In October 1961, a number of NFL players were called to active duty in the National Guard because the Soviet Union had demanded Western forces leave West Berlin in what became known as the Berlin Crisis. This was the Cold War, and American forces needed to be on the ready. That included professional football players.
The Milwaukee Journal Sentinel writes that more than a dozen NFL players were called to serve their country, and that involved three of the Packers top contributors -- eventual Hall of Fame running back Paul Hornung, eventual Hall of Fame linebacker Ray Nitschke and two-time Pro Bowl receiver Boyd Dowler.
Though the latter two were granted weekend leaves and didn't miss a game, the calls to duty didn't make life easy for Green Bay, which was rumbling along to an 11-3 record but which needed extra help before attempting to win its first NFL title in 17 years. Hornung had told Lombardi he was keeping in shape while he was deployed, though he later admitted that had been a bit of a fib, and Lombardi constantly mailed him gameplans.
Vince Lombardi then made a special phone call to one of his good friends.
As the story goes, Lombardi met John F. Kennedy whe he was campaigning in Wisconsin for the 1960 presidential election. Lombardi endorsed Kennedy, and Kennedy gave Lombardi his personal phone number. That's who Lombardi dialed up when the Packers were set to play the Giants for the 1961 NFL title to see if the president could pull some strings to make sure Hornung would be on leave and available for Green Bay.
Kennedy, the commander-in-chief, made it happen.
"Paul Hornung wasn't going to win the war on Sunday, but football fans of this country deserve the two best teams on the field that day."

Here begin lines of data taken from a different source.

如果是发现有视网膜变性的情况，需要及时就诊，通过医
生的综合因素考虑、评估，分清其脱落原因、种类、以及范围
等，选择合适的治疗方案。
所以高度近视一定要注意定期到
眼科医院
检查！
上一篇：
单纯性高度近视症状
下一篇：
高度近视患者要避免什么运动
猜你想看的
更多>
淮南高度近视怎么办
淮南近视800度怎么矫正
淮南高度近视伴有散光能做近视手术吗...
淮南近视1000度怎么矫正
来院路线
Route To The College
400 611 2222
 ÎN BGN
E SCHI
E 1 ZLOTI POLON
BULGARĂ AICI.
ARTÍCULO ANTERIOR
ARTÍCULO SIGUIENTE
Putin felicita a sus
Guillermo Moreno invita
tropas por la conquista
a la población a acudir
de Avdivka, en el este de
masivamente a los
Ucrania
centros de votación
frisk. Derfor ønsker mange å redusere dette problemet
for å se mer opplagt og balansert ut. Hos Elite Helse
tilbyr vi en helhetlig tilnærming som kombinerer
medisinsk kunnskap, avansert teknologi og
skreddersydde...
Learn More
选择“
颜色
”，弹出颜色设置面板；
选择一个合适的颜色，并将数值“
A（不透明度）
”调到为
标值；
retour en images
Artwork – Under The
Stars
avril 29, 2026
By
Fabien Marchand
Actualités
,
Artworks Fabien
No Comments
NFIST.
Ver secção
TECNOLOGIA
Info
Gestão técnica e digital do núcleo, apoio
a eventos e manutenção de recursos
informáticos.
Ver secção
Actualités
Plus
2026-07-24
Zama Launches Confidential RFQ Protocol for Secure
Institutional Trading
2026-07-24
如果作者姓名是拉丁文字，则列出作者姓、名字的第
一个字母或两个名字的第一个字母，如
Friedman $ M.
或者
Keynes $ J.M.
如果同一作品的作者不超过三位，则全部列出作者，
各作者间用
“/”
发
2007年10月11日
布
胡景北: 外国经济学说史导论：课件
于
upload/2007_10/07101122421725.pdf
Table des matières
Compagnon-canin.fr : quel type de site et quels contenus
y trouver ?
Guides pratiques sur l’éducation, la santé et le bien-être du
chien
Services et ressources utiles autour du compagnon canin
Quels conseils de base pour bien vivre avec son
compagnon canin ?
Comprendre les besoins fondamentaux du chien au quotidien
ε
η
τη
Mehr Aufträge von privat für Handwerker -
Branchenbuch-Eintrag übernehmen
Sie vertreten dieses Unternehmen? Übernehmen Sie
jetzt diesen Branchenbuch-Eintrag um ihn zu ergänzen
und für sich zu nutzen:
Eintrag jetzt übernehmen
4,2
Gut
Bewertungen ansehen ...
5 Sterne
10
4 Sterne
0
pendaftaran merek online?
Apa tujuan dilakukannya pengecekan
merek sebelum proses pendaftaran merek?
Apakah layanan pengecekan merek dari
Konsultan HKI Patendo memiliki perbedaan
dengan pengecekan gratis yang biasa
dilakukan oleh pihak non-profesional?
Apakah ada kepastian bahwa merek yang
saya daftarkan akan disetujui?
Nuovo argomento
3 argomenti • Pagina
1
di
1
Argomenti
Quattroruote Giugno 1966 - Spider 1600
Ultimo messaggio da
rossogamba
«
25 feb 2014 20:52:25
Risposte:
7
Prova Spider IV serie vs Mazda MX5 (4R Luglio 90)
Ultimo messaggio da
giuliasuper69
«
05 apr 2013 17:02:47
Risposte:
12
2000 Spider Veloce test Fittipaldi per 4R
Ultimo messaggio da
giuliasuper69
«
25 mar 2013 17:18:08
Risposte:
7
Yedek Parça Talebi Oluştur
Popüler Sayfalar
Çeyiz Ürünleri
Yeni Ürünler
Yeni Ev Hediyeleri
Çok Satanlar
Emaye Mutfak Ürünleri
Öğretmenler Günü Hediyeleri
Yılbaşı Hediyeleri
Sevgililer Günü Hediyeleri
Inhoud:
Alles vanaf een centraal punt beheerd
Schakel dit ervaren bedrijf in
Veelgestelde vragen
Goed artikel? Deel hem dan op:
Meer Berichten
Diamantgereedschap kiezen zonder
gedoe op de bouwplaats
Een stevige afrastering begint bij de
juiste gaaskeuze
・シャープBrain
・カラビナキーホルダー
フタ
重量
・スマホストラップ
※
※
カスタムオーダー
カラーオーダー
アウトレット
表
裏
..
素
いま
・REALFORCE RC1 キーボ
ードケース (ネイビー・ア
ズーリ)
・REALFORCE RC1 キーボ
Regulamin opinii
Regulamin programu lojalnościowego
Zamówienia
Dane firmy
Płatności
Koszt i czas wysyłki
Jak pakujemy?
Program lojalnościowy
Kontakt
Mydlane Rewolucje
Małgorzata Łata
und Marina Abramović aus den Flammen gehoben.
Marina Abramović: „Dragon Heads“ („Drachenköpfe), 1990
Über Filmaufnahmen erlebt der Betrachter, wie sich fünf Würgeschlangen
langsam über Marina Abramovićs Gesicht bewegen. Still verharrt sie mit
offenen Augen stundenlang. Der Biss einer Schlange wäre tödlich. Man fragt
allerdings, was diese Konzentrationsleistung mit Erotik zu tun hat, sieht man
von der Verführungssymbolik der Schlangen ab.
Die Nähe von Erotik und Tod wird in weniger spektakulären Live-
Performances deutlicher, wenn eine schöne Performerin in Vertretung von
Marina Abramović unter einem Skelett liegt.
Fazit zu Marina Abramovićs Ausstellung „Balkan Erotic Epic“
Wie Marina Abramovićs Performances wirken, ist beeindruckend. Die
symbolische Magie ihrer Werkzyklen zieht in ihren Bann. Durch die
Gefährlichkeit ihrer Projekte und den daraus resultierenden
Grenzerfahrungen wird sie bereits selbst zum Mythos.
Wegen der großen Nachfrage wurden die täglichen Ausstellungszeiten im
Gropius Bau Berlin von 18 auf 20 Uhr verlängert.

That reportedly is what Kennedy told Lombardi, and Hornung made the favor pay off for his team, rushing 20 times for 89 yards and a touchdown while kicking three field goals in Green Bay's 37-0 domination of the Giants.
Soon after, one of the major factors of Green Bay's victory sent the following telegram to one of the major benefactors on that day.
Via Packerville USA:
There's been plenty written about then-commissioner Pete Rozelle's decision to play NFL games just two days after Kennedy was assassinated 50 years ago today.
As the Racine Journal Times remembers, here's how Lombardi responded:
Vince Lombardi toed the company line the afternoon of Nov. 24, 1963 in the cramped media quarters of Milwaukee County Stadium. Just after Lombardi's Green Bay Packers defeated the San Francisco 49ers 28-10 to keep their hopes alive for a third straight NFL championship, he was asked by a member of the media about playing 48 hours after President John F. Kennedy was assassinated in Dallas.
“I saw no reason not to play the game,” a testy Lombardi responded.
But that's not the sentiment that was in the legendary coach's heart.
How could it have been? Lombardi not only lost his president that day. He lost a friend.